REVIEW: Why Sam Smith’s 007 Theme Song Completely Works…


Christopher Moore
Review By: Christopher Moore

While I prefer the title songs like “A View to A Kill”, “You Know My Name” from Casino Royale, “Licence to Kill” with a TKO vocal performance by Gladys Night, and hold these in as high regard as “You Only Live Twice” and “Goldfinger”, I’m not averse to hearing new dimensions on a Bond title song. The trick to Bond title songs isn’t whether they can live outside the movie as a hit- some of them are so designed to be that they don’t work on that capacity or within the film.

The trick is whether they work in thefilm and are memorable enough that audiences want to hear the song again as a part of their consumption of the film as entertainment. That will drive whether or not a Bond title song is popular as “Skyfall” seemed to be.

I was not a fan of Adele’s “Skyfall” because I felt the lyrics were trite and had no depth. Adele is a FANTASTIC singer, I will admit as someone who isn’t a hater, but not a fan. There seems to be several categories for fans when it comes to Bond title songs, for me it’s Good, Classic, Memorable, and OUCH. “Skyfall” as a title song is somewhere between good and OUCH. Musically good, good on vocal performance, but OUCH on lyrics.

Bond evolutions over the decades

Some prefer Skyfall as it sounds like what Bond is to them – some people can’t get away from Tom Jones’ “Thunderball” (which contains some of John Barry’s most classic of Bond music, but his vocal performance is cringe-worthy for me). Classic Bond is so canonical that it can become stifling to experience; it’s like being stuck with the plot lines of Star Wars or Star Trek, it leaves you with no room to go new places and try new things. Then again, people can be very frightened of something new and of change itself.

Bill Conti

Here’s the thing with me, for what it’s worth: I prefer a song that has been co-written with the composer of a Bond film’s score, because on the occasions where that has taken place, it gives the film an identity. John Barry did this well on several occasions (A View to A Kill my personal favorite example), even Bill Conti managed to get that right with For Your Eyes Only. The right hook on a song can make it memorable; the right melody, embedded in the song, tied to moments underscoring favorite scenes in a Bond movie can make one want to hear the song just to relive those moments even more. It sells the whole soundtrack, rather than just a single. This is certainly a challenge, given the stranglehold of the single driving digital music sales.

Though Sam Smith’s work here may not necessarily embedded with Thomas Newman’s score for Spectre, and time will tell which way that turns, but it is a solid Bond film song. The lyrics, while at times a bit on the nose, are VERY good and musical structure is effective.
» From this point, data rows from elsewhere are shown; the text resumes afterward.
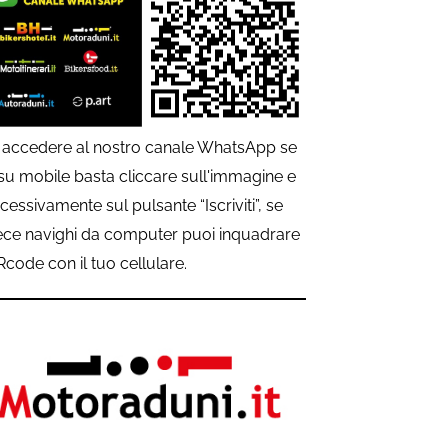
 accedere al nostro canale WhatsApp se
 su mobile basta cliccare sull'immagine e
cessivamente sul pulsante “Iscriviti”, se
ece navighi da computer puoi inquadrare
QRcode con il tuo cellulare.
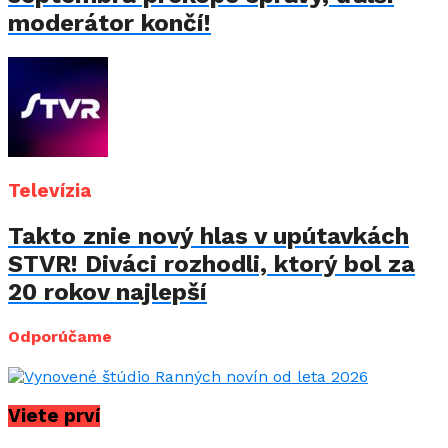
moderátor končí!
Televízia
Takto znie nový hlas v upútavkách
STVR! Diváci rozhodli, ktorý bol za
20 rokov najlepší
Odporúčame
Viete prví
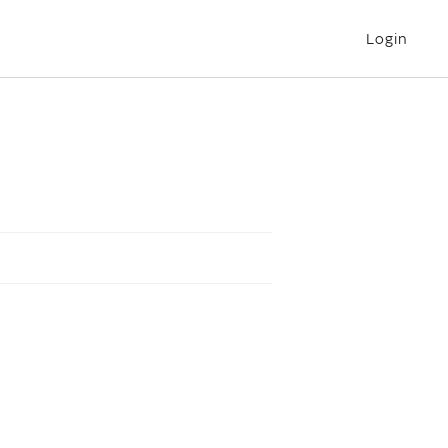
Login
Smith’s performance here is equally stunning and very much in the vein of his “blue-eyed soul” that many British artists like him are excellent at performing.

When I first heard Sam Smith, I misjudged him as sounding weepy and co-dependent with “Stay With Me”. “Latch” with EDM duo Disclosure changed my mind because it wasn’t like Stay With Me at all. Smith vocal performance on Writing’s On The Wall is more like Latch. The delivery has no drums; it’s classic- just Smith and an Orchestra. As a Main Title song, it may fall short for this reason, perhaps, because it doesn’t have a crescendo that drums, bass, and guitar can add with certain arrangements.

To be fair, it’s important to note that this is judging the song outside of the context of the film “Spectre”. However, as much as I have enjoyed this song, I’m certainly excited to see how it is used in the film. It’s no “You Know My Name”, which I thought was one of the best Bond songs ever, but certainly gives Tom Jones’ “Thunderball” a run for its money. Bottom line – this one’s not only a buy, it’s a repeat play – even if it’s only for Bond fans.